Here's how I see it:
  • In the beginning, there was storage and network access. Enter S3.
  • Then there were virtual servers to do computational tasks. Enter EC2, but with only one server size.
  • Then there were significant complaints that the server size wasn't big enough to handle real world tasks. Enter additional server types (e.g. "Large") and associated pricing
  • Then there was the need for "queryable" data storage. Enter SimpleDB.
  • Somewhere in the preceding time frame, the need for messaging services was identified as a barrier. Enter Amazon Simple Queue Service.
  • Now people were beginning to do serious tasks with EC2/S3/etc., so the issues of geographic placement of data and workloads became more of a concern. (This placement was both for geographic fail over, and to address regulatory concerns.) Enter Availability Zones.
  • Soon after that, delivering content and data between the zones became a serious concern (especially with all of the web start ups leveraging EC2/S3/etc.) Enter the announced AWS Content Delivery Service
  • Throw in there various partnership announcements, including support for MySQL and Oracle.
By this point, hundreds of companies had "production" applications or jobs running on Amazon infrastructure, and it became time to decide how serious this was. In my not-so-humble opinion, the floundering economy, its effects on the Amazon retail business, and the predictions that cloud computing could benefit from a weakened economy fed into the decision that its time to remove the training wheels and leave "beta" status for good. Add an official SLA, remove the "beta" label, and "BAM!", you suddenly have a new "production" business to offset the retail side of the house.

Given that everyone else was playing catchup to these features as they came out (mostly because competitors didn't realize what they needed to do next, as they didn't have the customer base to draw from), it is not surprising that Amazon now looks like they are miles ahead of any competitor when it comes to number of customers and (for cloud computing services) probably revenue.

How do you keep the competitors playing catchup? Add more features. How do you select which features to address next? Check with the customer base to see what their biggest concerns are. This time, the low hanging fruit was the management interface, monitoring, and automation. Oh, and that little Windows platform-thingy.

Now, I find it curious that they've pre-announced the monitoring and management stuff today. Amazon isn't really in the habit of announcing a feature before they go private-beta. However, I think there is some concern that they were becoming the "command-line lover's cloud", and had to show some interest in competing with the likes of VirtualCenter in the mind's eye of system administrators. So, to undercut some perceived competitive advantages from folks like GoGrid and Slicehost, they tell their prospects and customers "just give us a second here and we will do you right".

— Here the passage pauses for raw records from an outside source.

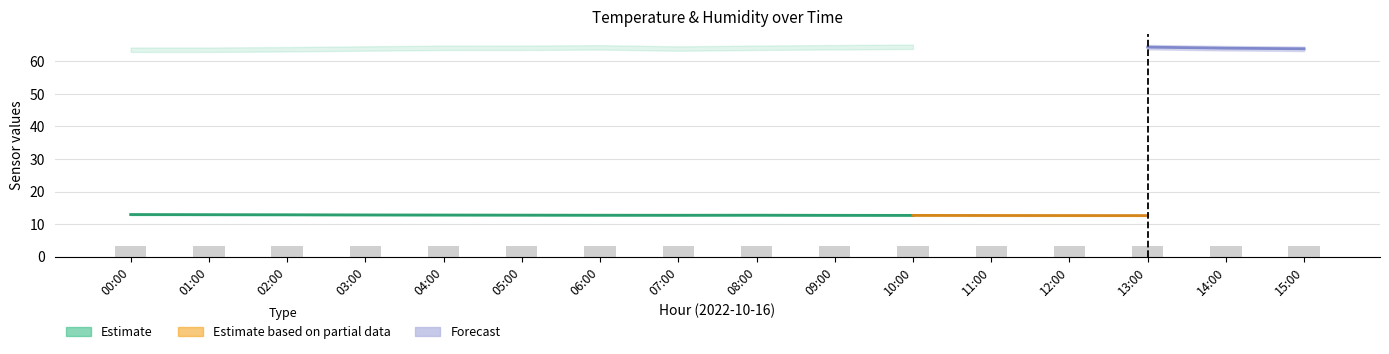

What is the sum of the temperature_lower values at 03:00 and 06:00?

25.2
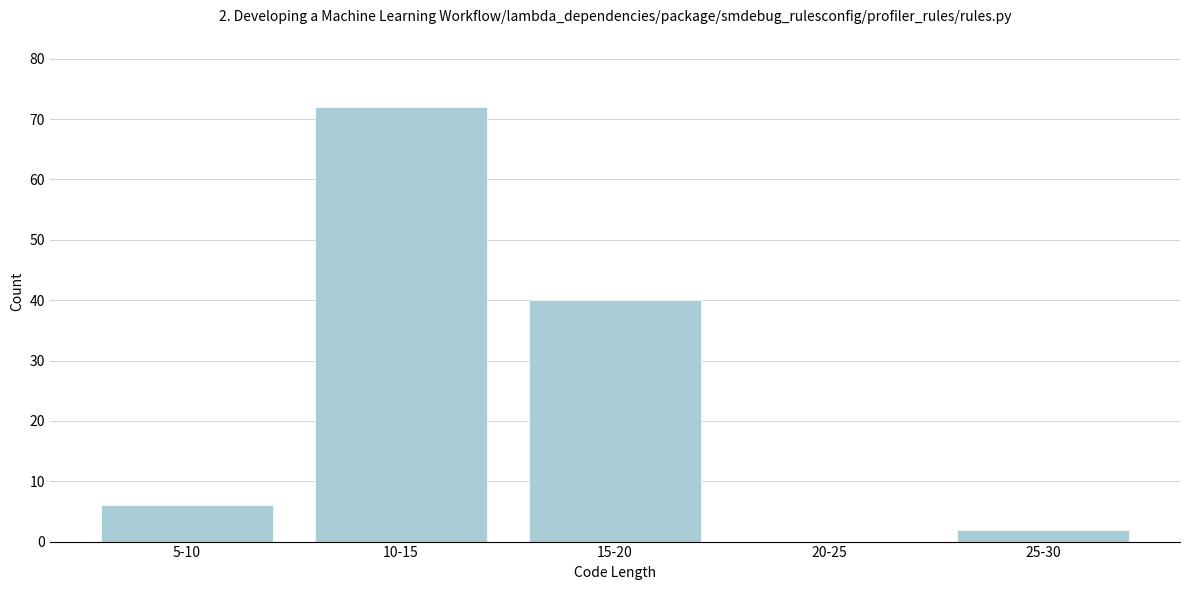

Reading right to left, extract all data points from this chart.

25-30=2	20-25=0	15-20=40	10-15=72	5-10=6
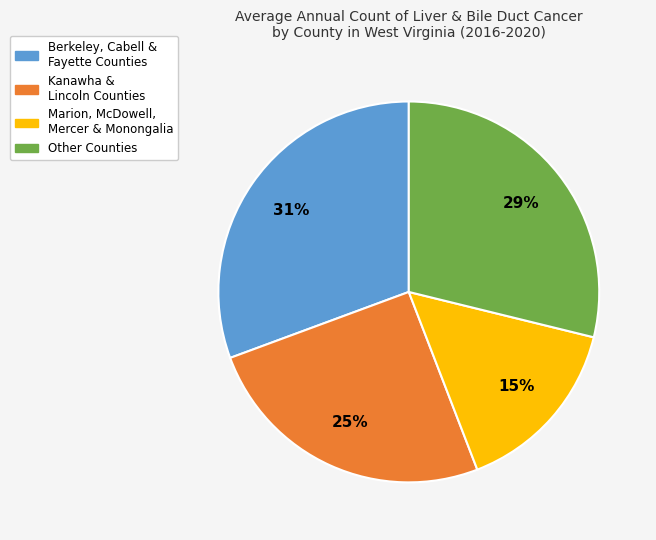

Between Kanawha & Lincoln Counties and Marion, McDowell, Mercer & Monongalia, which is larger?

Kanawha & Lincoln Counties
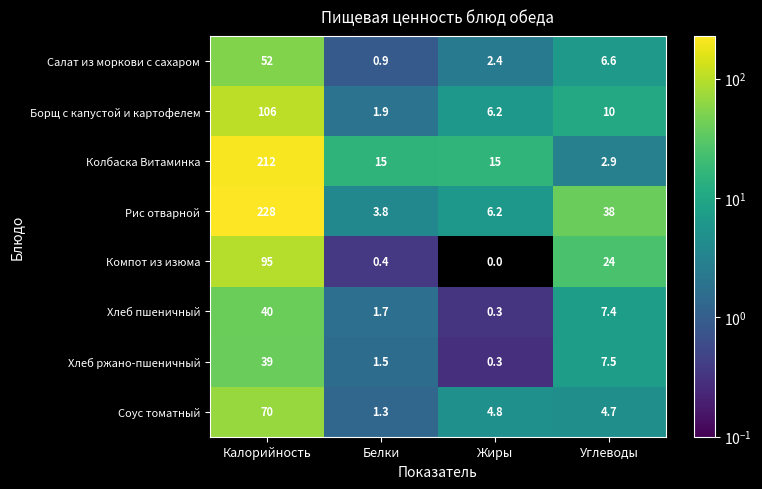

What is the difference between the highest and lowest values at Белки?

14.6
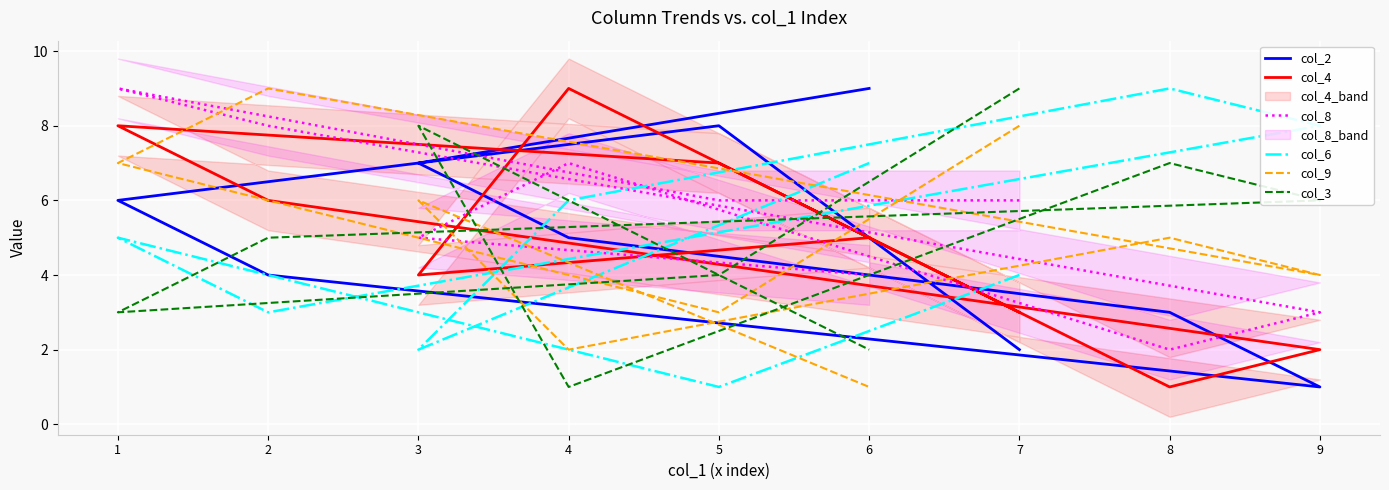

Is it true that col_4 equals 9 at 4?

True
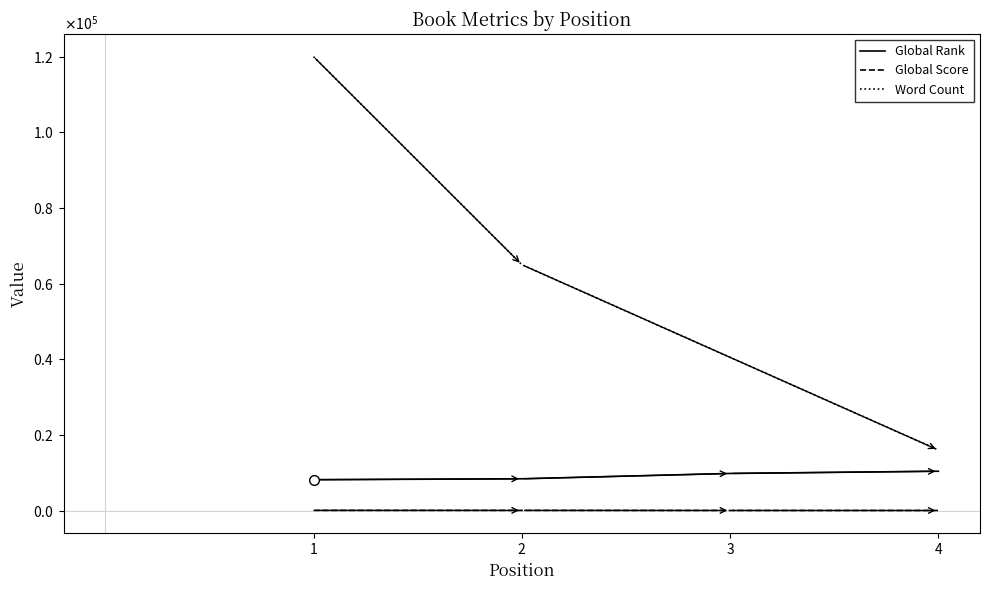

List the labels in order of Global Score value, smallest first.

4, 3, 2, 1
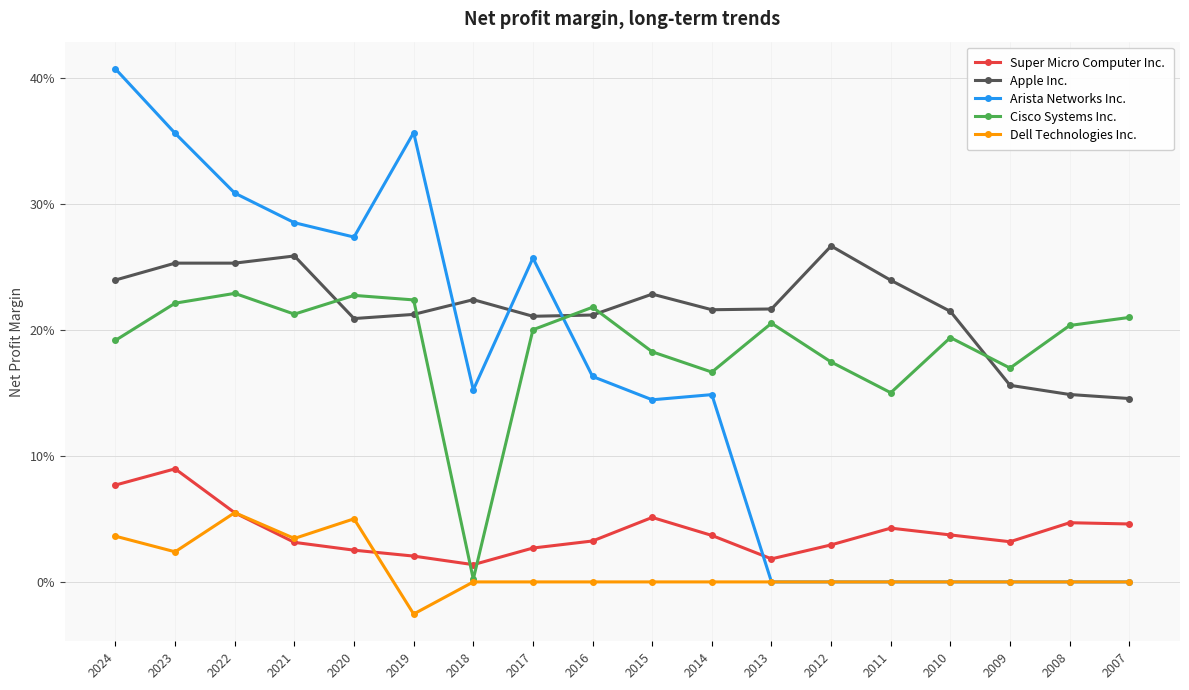

Reading right to left, transcribe all the data shown in this chart.

Super Micro Computer Inc.: 0.0	0.0	0.0	0.0	0.0	0.0	0.0	0.0	0.1	0.0	0.0	0.0	0.0	0.0	0.0	0.1	0.1	0.1
Apple Inc.: 0.1	0.1	0.2	0.2	0.2	0.3	0.2	0.2	0.2	0.2	0.2	0.2	0.2	0.2	0.3	0.3	0.3	0.2
Arista Networks Inc.: 0.0	0.0	0.0	0.0	0.0	0.0	0.0	0.1	0.1	0.2	0.3	0.2	0.4	0.3	0.3	0.3	0.4	0.4
Cisco Systems Inc.: 0.2	0.2	0.2	0.2	0.2	0.2	0.2	0.2	0.2	0.2	0.2	0.0	0.2	0.2	0.2	0.2	0.2	0.2
Dell Technologies Inc.: 0.0	0.0	0.0	0.0	0.0	0.0	0.0	0.0	0.0	0.0	0.0	0.0	-0.0	0.1	0.0	0.1	0.0	0.0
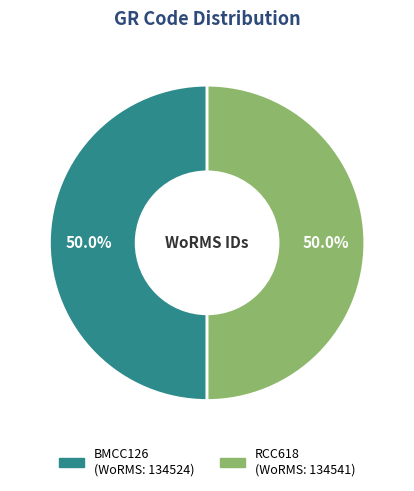

What percentage do BMCC126 and RCC618 together represent?

100.0%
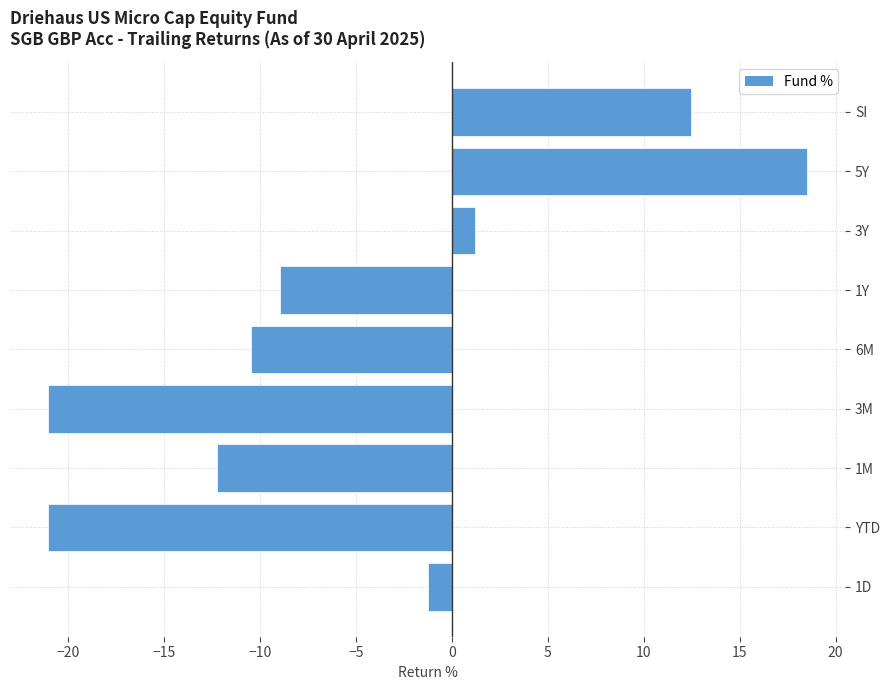

True or false: the data shows 18.5 at 5Y.

True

I think the AWS team has been brilliant, both in terms of marketing and in terms of technology planning and development. They remain the dominant team, in my opinion, though there are certainly plenty of viable alternatives out there that you should not be shy of both in conjunction with and in place of Amazon. Jeff Barr, Werner Vogels and others have proven that a business model that so many other IT organizations failed at miserably could be done extremely well. I just hope they don't get too far ahead of themselves...as I'll discuss separately.